Delivering the keynote address, Dlamini-Zuma said where there is good governance, there is “little room for corruption”.
“If there’s accountability, you minimise corruption. If there’s integrity, you minimise (corruption),” said Dlamini-Zuma.
“If you are value-driven, you minimise corruption. We must talk about the whole value chain. If the value chain is right, the end result will be right.
We must have ethics, integrity, accountability and good governance.” Corruption, she said, was “an end result of unethical behaviour, bad governance and non-accountable leadership”.
She urged leaders across society to “do the right thing”. “As leaders, we must be the conscience. We must make sure that the right thing is done.
We must make sure that there is accountability. “We must be prepared to take responsibility for the wrongdoing.
It is people who do wrong, it is not local government as a sphere. It is not government as an institution,” said Dlamini-Zuma.
She said it is critical for society to be ethical, disciplined and transparent.

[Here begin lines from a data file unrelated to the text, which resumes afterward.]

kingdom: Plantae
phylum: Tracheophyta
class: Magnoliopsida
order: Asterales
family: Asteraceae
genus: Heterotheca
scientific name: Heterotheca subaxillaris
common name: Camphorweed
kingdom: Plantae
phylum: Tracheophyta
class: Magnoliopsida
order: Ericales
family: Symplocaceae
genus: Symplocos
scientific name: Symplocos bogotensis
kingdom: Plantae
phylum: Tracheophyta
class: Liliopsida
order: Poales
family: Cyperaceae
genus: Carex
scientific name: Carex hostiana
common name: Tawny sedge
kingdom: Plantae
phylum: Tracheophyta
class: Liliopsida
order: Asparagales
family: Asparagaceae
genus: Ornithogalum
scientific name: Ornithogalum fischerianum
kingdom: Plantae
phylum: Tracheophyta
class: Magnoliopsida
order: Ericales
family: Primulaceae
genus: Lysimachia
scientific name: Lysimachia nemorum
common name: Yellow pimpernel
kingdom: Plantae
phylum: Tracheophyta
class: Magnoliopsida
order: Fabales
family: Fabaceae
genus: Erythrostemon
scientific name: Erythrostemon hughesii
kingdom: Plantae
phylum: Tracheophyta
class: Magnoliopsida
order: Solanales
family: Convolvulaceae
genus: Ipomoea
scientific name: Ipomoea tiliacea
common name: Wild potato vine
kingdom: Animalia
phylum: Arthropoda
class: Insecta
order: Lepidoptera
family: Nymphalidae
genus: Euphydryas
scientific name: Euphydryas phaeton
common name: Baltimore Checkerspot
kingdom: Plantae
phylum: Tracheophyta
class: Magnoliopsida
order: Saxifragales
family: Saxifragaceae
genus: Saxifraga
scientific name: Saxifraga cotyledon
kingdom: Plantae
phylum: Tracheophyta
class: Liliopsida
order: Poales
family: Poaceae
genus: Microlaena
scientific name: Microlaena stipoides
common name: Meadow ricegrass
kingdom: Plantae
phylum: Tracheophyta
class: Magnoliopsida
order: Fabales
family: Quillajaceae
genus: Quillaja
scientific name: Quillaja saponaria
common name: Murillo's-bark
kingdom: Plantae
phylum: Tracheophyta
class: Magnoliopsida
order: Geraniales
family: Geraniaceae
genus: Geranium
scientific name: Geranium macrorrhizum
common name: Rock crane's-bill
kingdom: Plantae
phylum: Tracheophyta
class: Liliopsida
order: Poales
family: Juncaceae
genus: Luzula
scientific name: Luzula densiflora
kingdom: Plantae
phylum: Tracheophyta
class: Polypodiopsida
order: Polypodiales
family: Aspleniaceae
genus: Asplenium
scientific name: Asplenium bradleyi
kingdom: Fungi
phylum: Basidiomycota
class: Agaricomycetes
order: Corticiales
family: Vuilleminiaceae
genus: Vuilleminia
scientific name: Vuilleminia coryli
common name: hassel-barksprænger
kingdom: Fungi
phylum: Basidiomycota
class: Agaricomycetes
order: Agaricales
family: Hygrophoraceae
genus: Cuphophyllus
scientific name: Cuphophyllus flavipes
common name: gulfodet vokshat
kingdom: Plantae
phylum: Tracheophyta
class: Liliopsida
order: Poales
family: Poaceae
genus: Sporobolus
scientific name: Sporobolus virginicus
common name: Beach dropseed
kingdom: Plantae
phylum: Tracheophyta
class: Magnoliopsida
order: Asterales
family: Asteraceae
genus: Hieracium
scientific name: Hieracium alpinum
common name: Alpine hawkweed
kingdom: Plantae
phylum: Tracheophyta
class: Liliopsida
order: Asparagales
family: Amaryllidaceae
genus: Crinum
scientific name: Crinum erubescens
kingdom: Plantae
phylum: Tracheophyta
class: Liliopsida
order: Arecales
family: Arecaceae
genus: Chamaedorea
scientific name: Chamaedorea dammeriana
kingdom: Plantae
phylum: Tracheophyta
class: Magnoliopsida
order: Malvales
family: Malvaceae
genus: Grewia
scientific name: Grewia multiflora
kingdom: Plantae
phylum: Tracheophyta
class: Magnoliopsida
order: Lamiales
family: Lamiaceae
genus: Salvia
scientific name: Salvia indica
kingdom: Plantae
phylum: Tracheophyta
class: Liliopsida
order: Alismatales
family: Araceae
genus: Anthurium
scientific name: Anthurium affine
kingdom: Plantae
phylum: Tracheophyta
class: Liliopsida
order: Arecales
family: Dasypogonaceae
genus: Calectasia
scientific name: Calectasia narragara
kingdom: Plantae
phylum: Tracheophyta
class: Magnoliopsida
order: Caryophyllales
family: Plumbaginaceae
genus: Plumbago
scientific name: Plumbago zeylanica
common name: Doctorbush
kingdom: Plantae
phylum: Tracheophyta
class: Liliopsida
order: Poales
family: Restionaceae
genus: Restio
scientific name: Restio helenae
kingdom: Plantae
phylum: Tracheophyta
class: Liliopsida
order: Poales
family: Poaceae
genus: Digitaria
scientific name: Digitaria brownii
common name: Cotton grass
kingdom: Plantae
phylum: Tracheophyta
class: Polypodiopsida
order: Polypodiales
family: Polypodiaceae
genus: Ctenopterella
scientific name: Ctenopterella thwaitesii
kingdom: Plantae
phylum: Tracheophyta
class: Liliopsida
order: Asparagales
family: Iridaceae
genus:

On law enforcement, she said agencies should be accountable and impartial.
She decried the time it takes for cases to be finalised in court after the initial arrest of suspects, saying this has the potential to discredit police investigations and prosecutions.
“It erodes the trust in (law enforcement systems).” SIU head advocate Andy Mothibi said corruption is prevailing in every sector of society.
An anti-corruption vulnerable sector risk assessment conducted by the National Anti-Corruption Local Government Ethical Leadership Initiative found that corruption is perverse in all sectors of society.
The exercise identified risks in the health, local government, infrastructure, border management, state-owned entities, education, NPOs, and energy sector, among others.
Batohi said while government has good crime fighting strategies, the country often does not implement these.
“In law enforcement, we are working really hard on the reactive side of fighting corruption. But the root cause – in the local government space – is a lack of good governance and ethical leadership.
That is where we need to focus,” she said. The country cannot “investigate and prosecute” itself from the problem of corruption, “as long we do not attend to the root cause”, the NDPP reiterated.